The content is just as ambiguous. Images flash, sounds sigh and echo, words scroll by sometimes too quickly to read. Maybe Filmtext is expressing something important or meaningful or profound, but if that is the case why obfuscate the message behind a film of insoluble mystery?
And on that note, if it does have something serious to say, it should treat itself seriously. But here is a quote from the work: “It can’t be real because I’ve never seen it before and unless I’ve seen it before I don’t know it and if I don’t know it how it can it be real” [sic]. “Know it how it can it,” eh? I get the feeling the whole experience has just been hashed together out of the neatest bits of code Mr. Amerika could find, and blatant typographical errors do not help lend the piece a sense of importance. I’m usually forgiving in this regard, but if your intent is to create something new, especially a new form of art, then one should probably take special care to perform at least a once-over proofread. Filmtext shows no indication that this took place.
Patchwork Girl, though, has some potential. For its time I can see it making quite the fuss, as it apparently did in some circles. Why hasn’t it been re-done and revamped?

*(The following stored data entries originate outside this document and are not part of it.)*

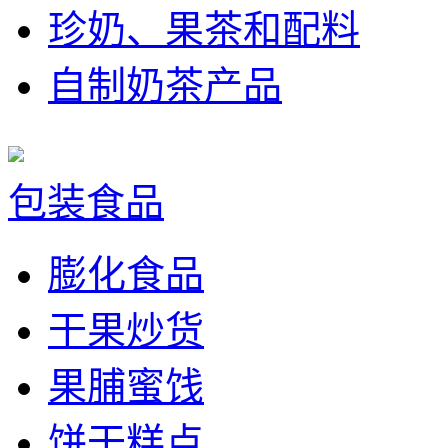
珍奶、果茶和配料
自制奶茶产品
包装食品
膨化食品
干果炒货
果脯蜜饯
饼干糕点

In high school, I took a seniors-only Creative Writing course in which the final exam was to create a “choose your own adventure” story online, through websites. That was in 2002-2003, and I managed, as a 17-18 year old, to create a (horrid) story that was more easily navigable than Patchwork Girl. I don’t think it would be too difficult to create “interactive” stories online far more cheaply than Patchwork Girl was to publish. So why aren’t they being made?
I don’t know. But I’m partially at fault if I claim to be a writer who tries to publish material online and I’m not writing it. It’s just “not what I write” (unless, of course, I’m forced by an overzealous high school English teacher).
But I’m not opposed to it, either. So, as an editor, were I to receive a submission crafted as an interactive narrative, I’d toss it some bonus points on account of being unique before attempting to evaluate its quality and appropriateness. I think a lot of editors would do the same. So if the technology is available and might benefit those who take use of it, why aren’t writers taking use?
It doesn’t seem like a complete answer to the question, but I think we should consider that interactive narratives are more difficult to relate to. Maybe they are historically less successful because their structure does not reflect the structure we find in life; it is not the case that if we make a decision to do not like we can backtrack to the decisive moment and choose again. And in a sense the ability to do so, even within a read narrative, works against the validity of the artwork by making it contradictory. If I can make the lead character perform different decisions than those already performed, why am I only given this option around certain decisions? What if I would like to do something other than what the author has thought of?
Well, then either I write my own deterministic story, or I become a role-playing gamer and experience an interactive narrative inhabited by others. Those genres, after all, continue to thrive where the choose-your-own-adventure story has failed.